There are two ways to clear these messages. First, you can increase the Query Store size or clear Query Store. Second, you can change the Retention and Capture policy and enable Query Store by executing the ALTER DATABASE commands described in the “Create efficient query plans using Query Store” section earlier in this chapter.
When enough time has passed after queries have executed, open the Azure portal, select SQL databases in the navigation pane, click the database to analyze, and then select Query Performance Insight in the Support + Troubleshooting category. The Query Performance Insight blade includes the following three tabs:
Resource consuming queries
Long running queries
Custom
The Resource Consuming Queries tab lists the queries consuming the most resources for the last 24 hours. The top of this section shows a line chart that by default shows the percentage of CPU over time consumed by various queries, as shown in Figure 4-32, although the values for the individual queries are too low to see clearly on the chart. You can click Data IO or Log IO in the top left section to review the relative resource consumption for these resources instead of CPU.
This chart has many interactive features. For example, you can click on the red line on the chart to show the overall Database Throughput Unit (DTU) values, as shown in Figure 4-33. A DTU is a single metric to represent CPU, memory, and IO thresholds. You can also change the basis for determining the top five queries from CPU as shown to Data IO or Log IO by clicking the respective filter labels in the top left of the chart. Another option is to zoom in on a period of time by using the sliders (as indicated by the triangles along the horizontal axis of the chart) to increase or decrease the period of time to view in the chart.
When you scroll down this page, you can view the average CPU, Data IO, Log IO, duration, and execution count for the top 5 queries for a table, as shown in Figure 4-34.
When you click a query in this list, you can view its related details in a set of charts, as shown in Figure 4-35.
Below the charts, a table of time intervals displays the metrics, duration, and execution count for the selected query, as shown in Figure 4-36.
The Long Running Queries tab, shown in Figure 4-37, shows the top queries based on duration that have executed on the SQL Database during the past 24 hours.

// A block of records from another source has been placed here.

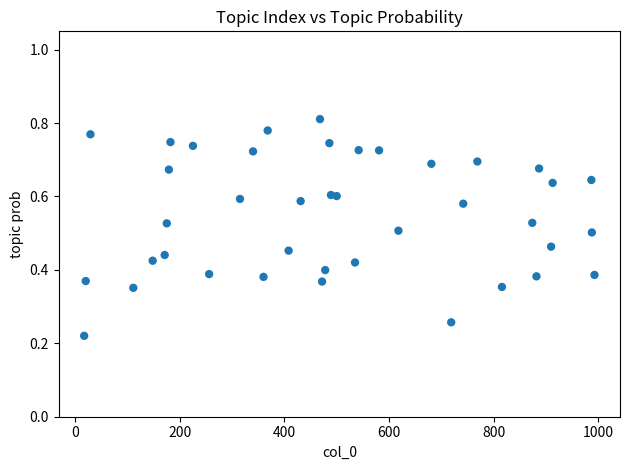

What is the range of X values (max minus min)?

976.0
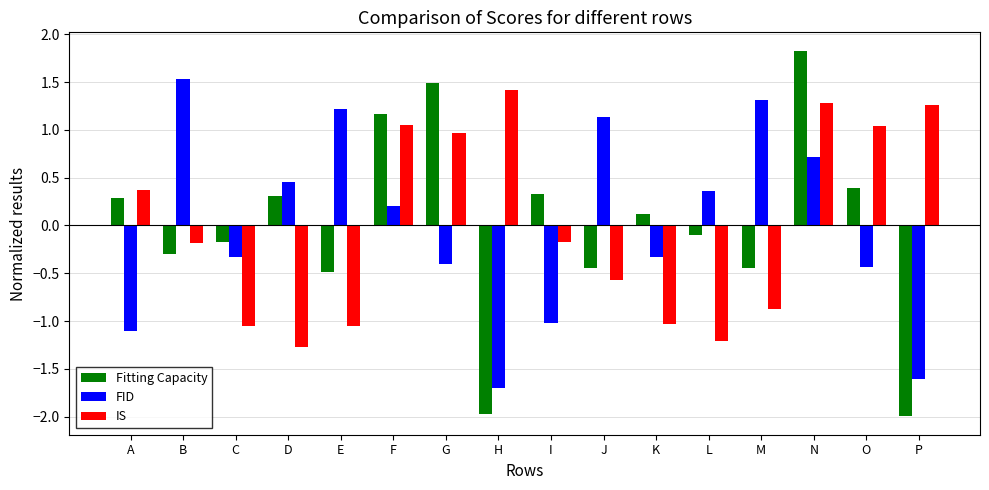

Which series changed the most between J and P?

FID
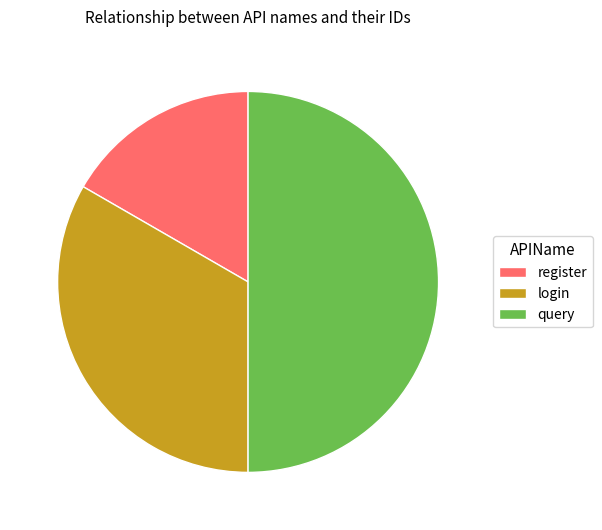

How many slices are in this pie chart?

3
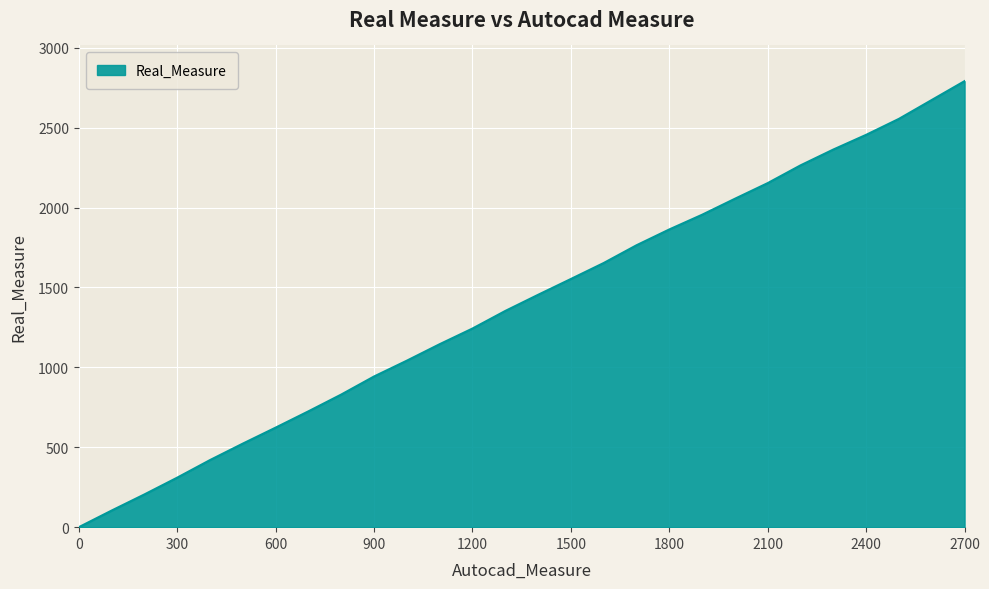

What is the difference between the maximum and minimum values?

2791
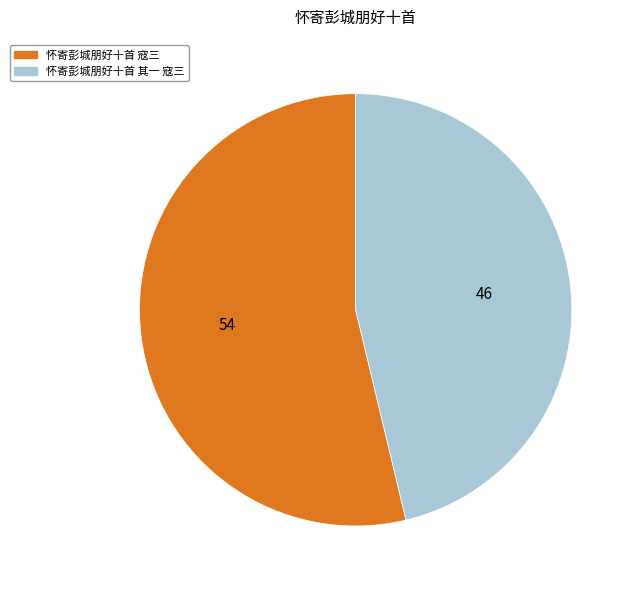

Is the sum of 怀寄彭城朋好十首 其一 寇三 and 怀寄彭城朋好十首 寇三 greater than half?

Yes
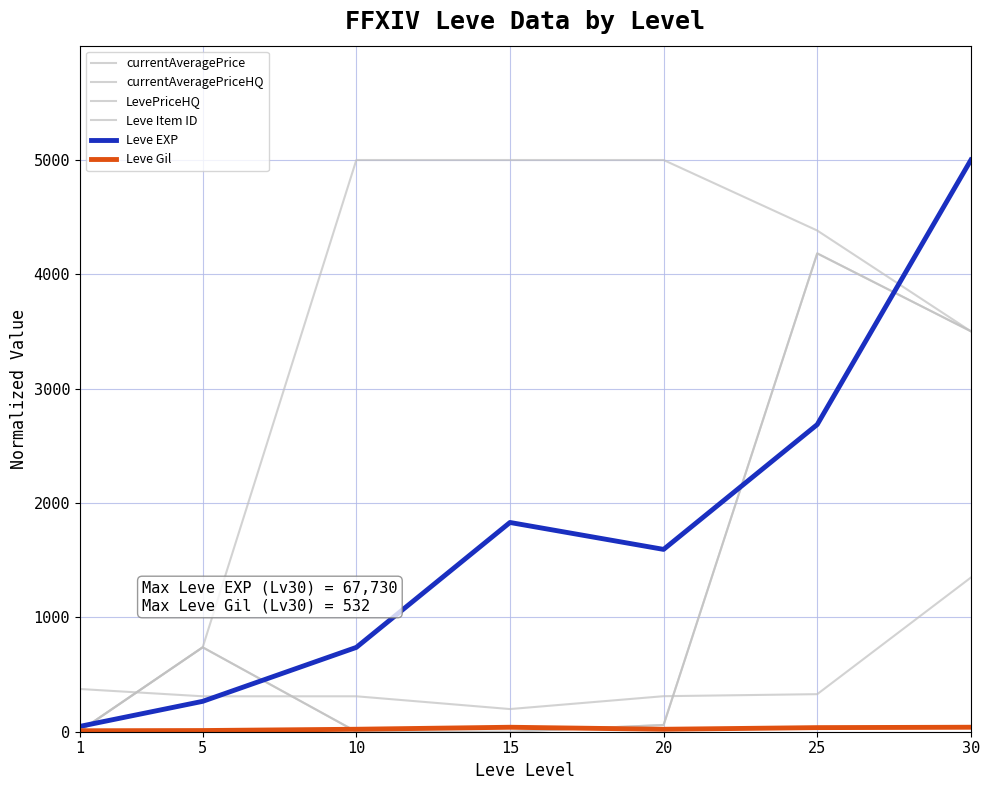

What is the difference between the Leve Gil values at 25 and 15?

3.2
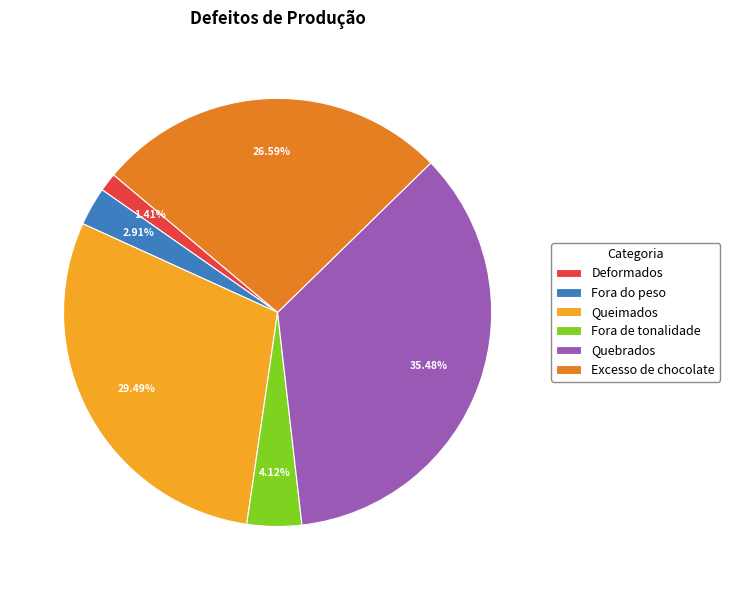

To the nearest percent, what portion does Fora do peso represent?

3%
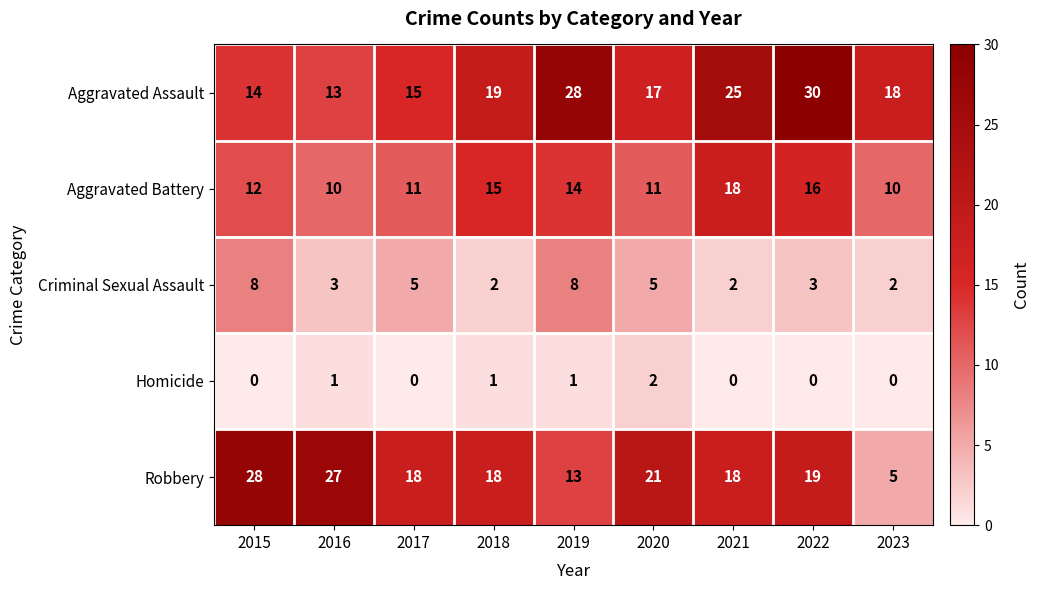

The value of Robbery at 2023 is 5. True or false?

True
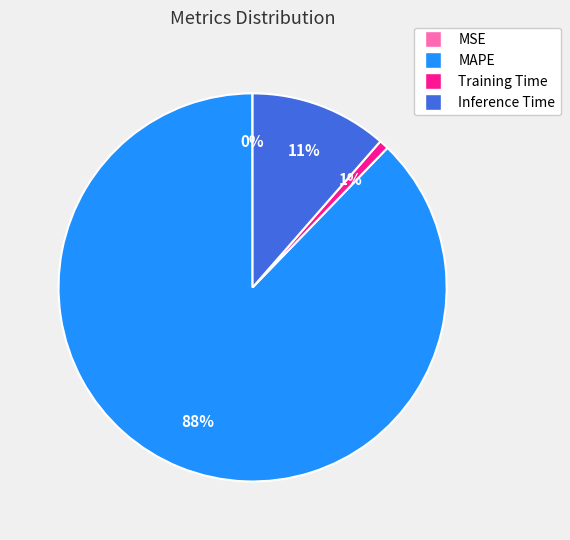

Does any single category account for the majority?

Yes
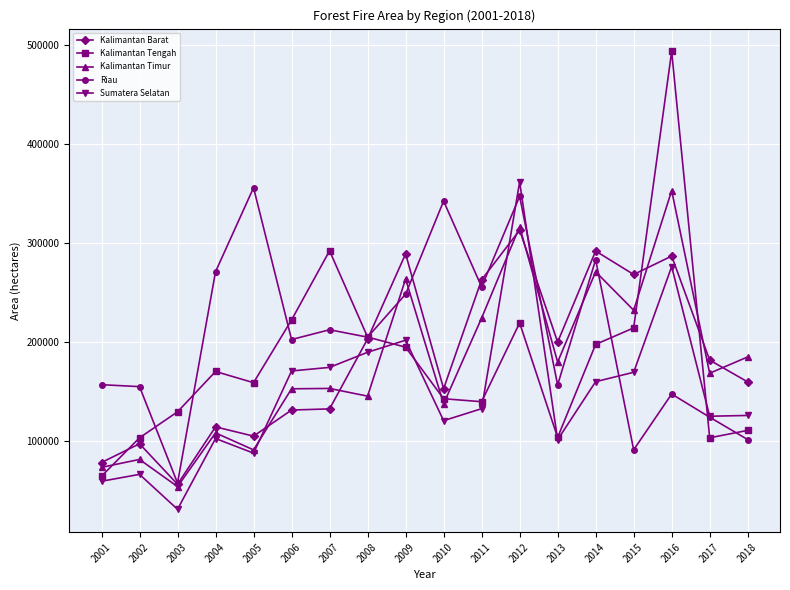

What is the approximate value of Kalimantan Barat at 2006, to the nearest 100?

130900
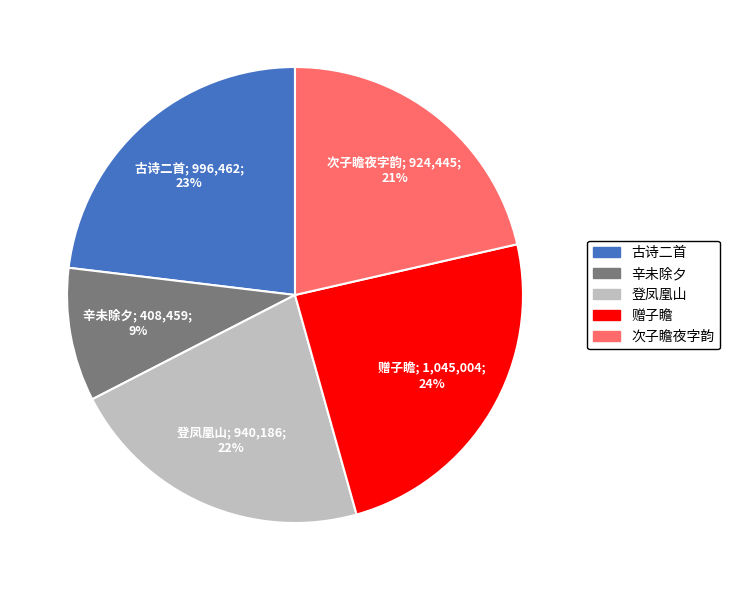

To the nearest percent, what is the average slice percentage?

20%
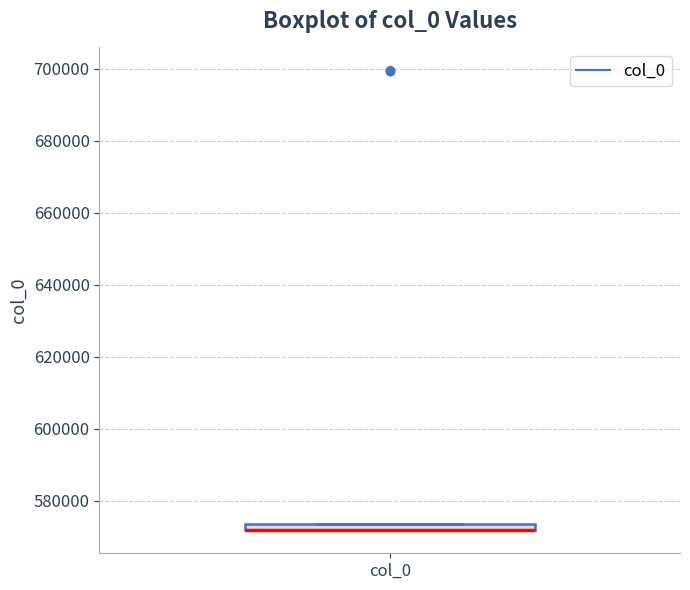

Where is the upper edge of the box for col_0 on the y-axis? The values are not printed on the chart, so give them approximately, as read against the axis.

574000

The top of the page shows a chart of each query’s duration by execution time and the bottom of the page shows a table of the key performance metrics for each query. You can use this information to find queries that might require tuning.
You can also optionally configure a custom view by selecting the Custom tab and then selecting values in each of the following drop-down lists:
Metric type Select one of the following metrics by which to determine top queries: CPU, Data IO, Log IO, Duration, or Execution Count.
Time interval Select one of the following time intervals to set as boundaries for selecting top queries: last 6 hours, 24 hours, past week, past month, and a custom range.
Number of queries Select one of the following numbers to use when selecting top queries: 5, 10, or 20.
Aggregate function Select one of the following aggregate functions to use when aggregating metric values: Sum, Max, or Avg.